## Supplied text
My fat husband (aka " El Chubbo " ) asks me to report that even he is humbled by your eloquence, vivid description, and life time experience. Or at least he would have if Chiari the bar maid at our hotel, the Grand Citea, Via Carlo Alberto, Turin, hadn't been kind or foolish enough to offer him samples of every single malt on offer. Right now he is prostrate on the bath room floor. When I ask him if he is alright, he seems to either groaning or stating that he is praying to the Chief Distiller of the Lagavulin Distillery, whose 16 year old malt he states to be beyond praise.

Two days after we get back to England, he and three mates are pushing off in a very elderly Disco to the Highlands and Islands of Scotland for two weeks. At the last count the holiday largely comprised visits to nine distilleries and four breweries. I expect never to hear from any of them ever again..........hopefully!

## Task instructions
(A) Copy out the whisky comment word for word, everything from "Two days after" down to "them ever again..........hopefully!".
(B) Answer these questions using the whisky comment:
(i) What is the name of the hotel where the writer is staying?
(ii) How long will the trip to the Highlands and Islands of Scotland last?
(iii) How many distilleries does that trip include at the last count?

## Extracted data
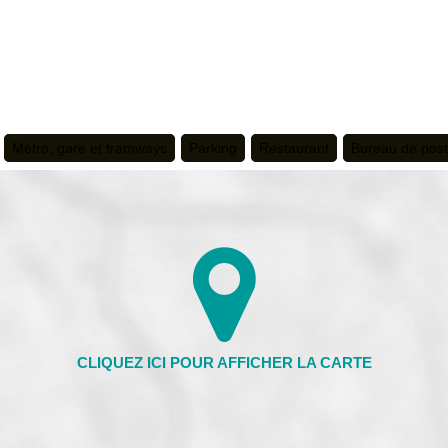
Métro, gare et tramways
Parking
Restaurant
Bureau de pos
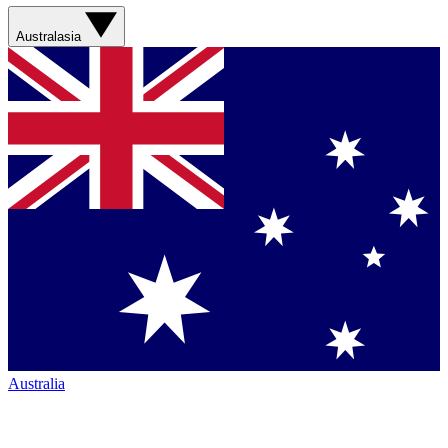
Australasia
Australia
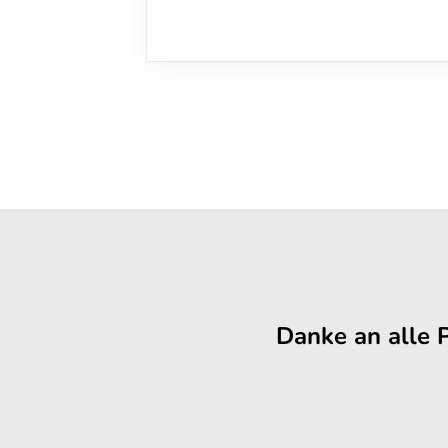
Danke an alle 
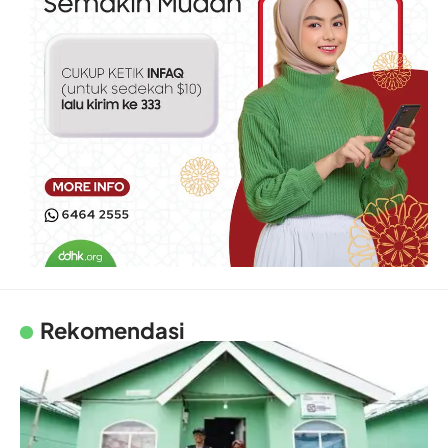
Rekomendasi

## Answers for this exercise
(A)
Two days after we get back to England, he and three mates are pushing off in a very elderly Disco to the Highlands and Islands of Scotland for two weeks. At the last count the holiday largely comprised visits to nine distilleries and four breweries. I expect never to hear from any of them ever again..........hopefully!

(B)
(i) The Grand Citea
(ii) Two weeks
(iii) Nine